34 milliards de dégâts sur 100 toujours pas remboursés
Associated Press
Les ouragans Katrina et Rita qui ont dévasté la Louisiane fin août 2005 ont occasionné des dégâts estimés à quelque 100 milliards de dollars US, dont environ 34 milliards US n'ont pas été compensés par l'aide fédérale et les assurances, selon un rapport officiel attendu vendredi.
D'après l'Autorité pour la reconstruction de la Louisiane, cette estimation chiffrée comprend les digues, édifices publics et infrastructures, commerces et entreprises privées ainsi que les maisons individuelles et autres propriétés.
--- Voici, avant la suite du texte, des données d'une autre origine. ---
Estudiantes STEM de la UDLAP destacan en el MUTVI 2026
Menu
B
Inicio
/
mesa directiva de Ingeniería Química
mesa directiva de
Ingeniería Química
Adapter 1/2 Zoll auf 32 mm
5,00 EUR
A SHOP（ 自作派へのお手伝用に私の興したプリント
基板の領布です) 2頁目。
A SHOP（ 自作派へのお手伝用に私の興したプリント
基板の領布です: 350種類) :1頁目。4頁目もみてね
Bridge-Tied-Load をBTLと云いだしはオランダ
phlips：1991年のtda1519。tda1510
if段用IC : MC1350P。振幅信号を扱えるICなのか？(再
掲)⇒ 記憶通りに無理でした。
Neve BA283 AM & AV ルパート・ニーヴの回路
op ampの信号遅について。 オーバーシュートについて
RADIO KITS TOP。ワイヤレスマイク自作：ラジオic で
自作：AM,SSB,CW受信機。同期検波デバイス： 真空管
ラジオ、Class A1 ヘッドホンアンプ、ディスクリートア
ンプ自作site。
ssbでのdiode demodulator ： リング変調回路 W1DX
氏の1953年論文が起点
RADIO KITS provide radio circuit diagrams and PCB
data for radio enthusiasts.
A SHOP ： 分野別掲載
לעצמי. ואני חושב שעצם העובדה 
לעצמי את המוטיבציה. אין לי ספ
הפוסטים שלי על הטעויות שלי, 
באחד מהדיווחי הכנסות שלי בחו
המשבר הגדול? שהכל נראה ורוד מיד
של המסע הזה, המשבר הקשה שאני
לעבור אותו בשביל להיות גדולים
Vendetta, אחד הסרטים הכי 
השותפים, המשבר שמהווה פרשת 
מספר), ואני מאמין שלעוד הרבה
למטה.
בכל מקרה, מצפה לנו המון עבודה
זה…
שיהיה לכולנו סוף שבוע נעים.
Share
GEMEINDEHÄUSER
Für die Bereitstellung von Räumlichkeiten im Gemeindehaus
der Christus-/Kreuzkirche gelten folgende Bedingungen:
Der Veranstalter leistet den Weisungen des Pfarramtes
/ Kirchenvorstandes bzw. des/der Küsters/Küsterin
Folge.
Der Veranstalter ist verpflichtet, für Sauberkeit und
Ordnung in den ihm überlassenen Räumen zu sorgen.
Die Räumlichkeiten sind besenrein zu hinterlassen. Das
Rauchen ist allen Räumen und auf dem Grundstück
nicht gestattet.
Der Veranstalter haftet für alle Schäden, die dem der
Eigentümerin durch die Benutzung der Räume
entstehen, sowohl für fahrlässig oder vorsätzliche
Sur ce total, les assurances ont couvert 40 milliards de dollars US et les aides fédérales 26 milliards US.
Andy Kopplin, directeur de l'Autorité pour la reconstruction de la Louisiane, ne va pas jusqu'à suggérer que le gouvernement ou les assurances rédigent un chèque pour les 34 milliards US manquants, mais il estime qu'il ne faut du coup pas s'étonner si la Louisiane continue de réclamer des aides au Congrès pendant encore au moins dix ans.
Un rapport récent du Government Accountability Office (GAO, l'organisme chargé d'éplucher les comptes du gouvernement) avait noté la difficulté d'évaluer les dommages causés par ces ouragans de l'été 2005, tout en estimant qu'ils dépasseraient sans doute de loin le coût des trois catastrophes les plus chères de l'histoire récente: les attentats du 11 septembre 2001, l'ouragan Andrew en 1992 et le tremblement de terre en Californie en 1994.
Depuis deux ans, le gouvernement fédéral a débloqué plus de 110 milliards de dollars en fonds, prêts et autres formes d'aide pour les États frappés par Katrina et Rita. Une grande partie de ces sommes a servi à financer l'urgence, comme l'enlèvement des débris, la réparation des digues ou l'assistance aux sans-abri, mais pas la reconstruction à long terme.
La Louisiane a touché environ 60 milliards de l'enveloppe globale, mais seuls 26 milliards étaient destinés à la reconstruction permanente et à long terme, explique Andy Kopplin.
Jugeant que la remise sur pieds de l'État s'embourbe dans la bureaucratie, il milite pour une réforme de la loi sur la reconstruction post-catastrophes, qui n'est en l'état pas susceptible de créer une Louisiane «plus sûre et plus forte».
Selon lui, les besoins les plus pressants sont le comblement du "trou§ de 5 milliards de dollars (3,6 milliards d'euros) dans le projet Road Home, mis sur pied pour aider les victimes à reconstruire leur maison ou à s'installer ailleurs, ainsi que le financement de nouveaux travaux sur les digues de la région de La Nouvelle-Orléans.
Mais la FEMA, l'Agence fédérale chargée de la gestion des catastrophes naturelles, montrée du doigt à l'époque pour sa mauvaise gestion de Katrina, chipote. Elle estime que la loi fédérale ne l'oblige qu'à financer la réparation des infrastructures au niveau où elles se trouvaient avant l'ouragan. Pas à payer pour le remplacement total d'édifices déjà vieux ou des améliorations.